Example
ThemBid Architecture
ThemBid provides a market where people needing work done broadcast their request and accept bids from people competing for the job. Unlike many of the sites profiled at HighScalability, ThemBid is not in the popular press as often as Paris Hilton. It's not a media darling or a giant of the industry. But what I like is they have a strategy, a point-of-view for building websites and were gracious enough to share very detailed instructions on how to go about building a website. They even delve into actual installation details of the various software packages they use. Anyone can benefit by taking a look at their work.
Site: http://www.thembid.com/
Information Sources
Build Scalable Web 2.0 Sites with Ubuntu, Symfony, and Lighttpd
Platform
Linux (Ubuntu)
Symfony
Lighttpd
PHP
eAccelerator
Eclipse
Munin
AWStats
What's Inside?
The Stats
Started work in December of 2006 and had a full demo by March 2007.
One developer/sys admin worked with a part-time graphics designer.
Targeted a few thousand users after launch.
The Architecture
Hardware. Dual core server with 2GB RAM
Storage. 2 x 36SCSI 10K RPM on RAID1.
Data Center. They went with with Layeredtech for the managed server because of past positive experiences.
Development Environment. Ubuntu and Eclipse.
OS. They chose the server distribution of Ubuntu because that's what they use on the client side and Ubuntu supports "simpler installation and easier maintenance than typical IT deployments."
Web Server. Lighttpd is used to handle static content and forward the dynamic PHP page requests to FastCGI.
Database. MySQL. When growth is necessary the idea is to move to a master-slave arrangement and them maybe MySQL cluster.
Web Framework. Went with PHP because they knew it and other successful sites like Digg and Yahoo successfully deploy PHP. They chose Symfony as there framework because of its nice documentation and active development community. And Yahoo also uses Symfony. It's a decision that has worked well for them.
PHP Cache. eAccelerator is used to compile and cache PHP scripts.
Object and Content Cache. The plan is to cache a lot of content. For a bid site like theirs this makes sense. Many of the pieces are used over and over again so putting them in memory will speed up the entire system and take pressure off the database and the IO system. Initially the used a SQLite cache on top of of a memory based file system. This choice was because it was supported by Symfony. When a memcached plugin is available they'll try that.

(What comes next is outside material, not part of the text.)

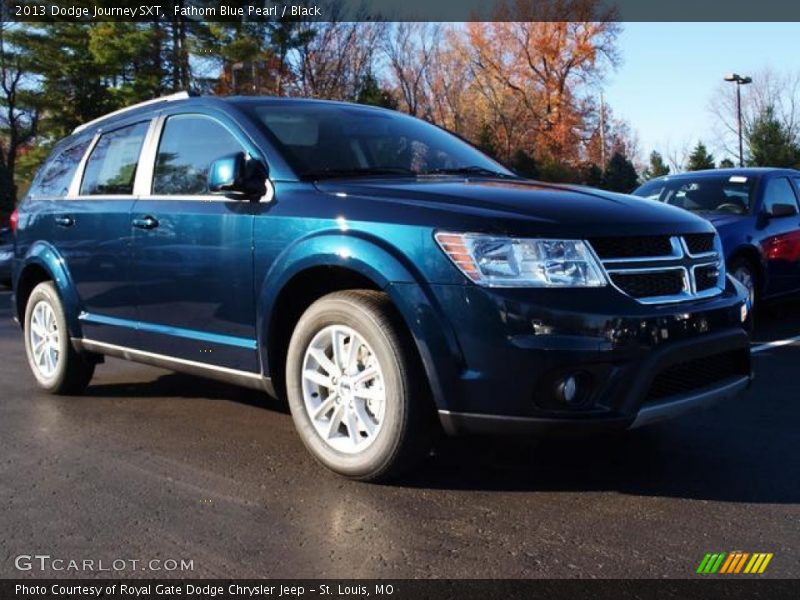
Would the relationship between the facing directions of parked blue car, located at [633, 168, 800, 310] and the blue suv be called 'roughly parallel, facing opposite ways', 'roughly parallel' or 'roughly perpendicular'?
roughly perpendicular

Client Side Cache. Lighttp's mod_expire module is used to prevent Javascript, style sheets, and images that rarely change from being uncessarily redownloaded by the browser.
Monitoring. Munin is used to monitor their resource usage. It's as simple as visiting "yoursite.com/status" to see what's going on.

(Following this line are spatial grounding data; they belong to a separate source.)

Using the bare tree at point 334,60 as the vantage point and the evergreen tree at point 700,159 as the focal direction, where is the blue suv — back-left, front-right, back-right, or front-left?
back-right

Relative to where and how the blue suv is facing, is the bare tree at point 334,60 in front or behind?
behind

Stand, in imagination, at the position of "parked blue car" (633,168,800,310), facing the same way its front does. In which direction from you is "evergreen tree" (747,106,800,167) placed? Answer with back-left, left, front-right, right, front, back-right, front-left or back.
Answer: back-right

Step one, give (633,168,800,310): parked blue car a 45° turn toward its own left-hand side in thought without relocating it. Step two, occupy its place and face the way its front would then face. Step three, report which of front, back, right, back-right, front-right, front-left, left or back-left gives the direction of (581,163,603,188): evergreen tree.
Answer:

Log Analysis. AWStats is used to track hits and types of requests. This information can be used to target bottlenecks.
Scalability Plan.
- Use Munin to tell when to think about upgrading. When your growth trend will soon cross your resources trend, it's time to do something.
- Move MySQL to a separate server. This frees up resources (CPU, disk, memory). What you want to run on this server depend on its capabilities. Maybe run a memcached server on it.
- Move to a distributed memory cache using memcached.
- Add a MySQL master/slave configuration.
- If more webservers are needed us LVS on the front end as a load balancer.
Future Directions. Work on fault tolerance.
Lessons Learned
It's possible to create a nice site fairly quickly with just a few people using commonly available low cost tools. And your system will be solid and powerful. No cut corners.
Use feedback from your system to know what needs optimizing and when it's time to scale.
Good documentation and an active community draw people. These are very attractive qualities for people making decisions about what to use. It's hard to go with a tool chain when it looks like you may get stuck in the future with no way out and no help. If you make tools make them dead easy to understand, learn, use, and deploy.
Stick with the familiar. It may not be optimal, it may not be the best, but it's more important that you get started and make progress. You don't want to delay releasing your site so you can learn a completely different tool chain that may make your life somewhat easier and in some projected future. The future is now.
Use what works for other people. The fact that Yahoo and Digg use PHP is a good recommendation. Certainly PHP is not the only way to build a site, but it does cut your risk level and help you sleep at night. It also means there's an active community that can help you when you have problems.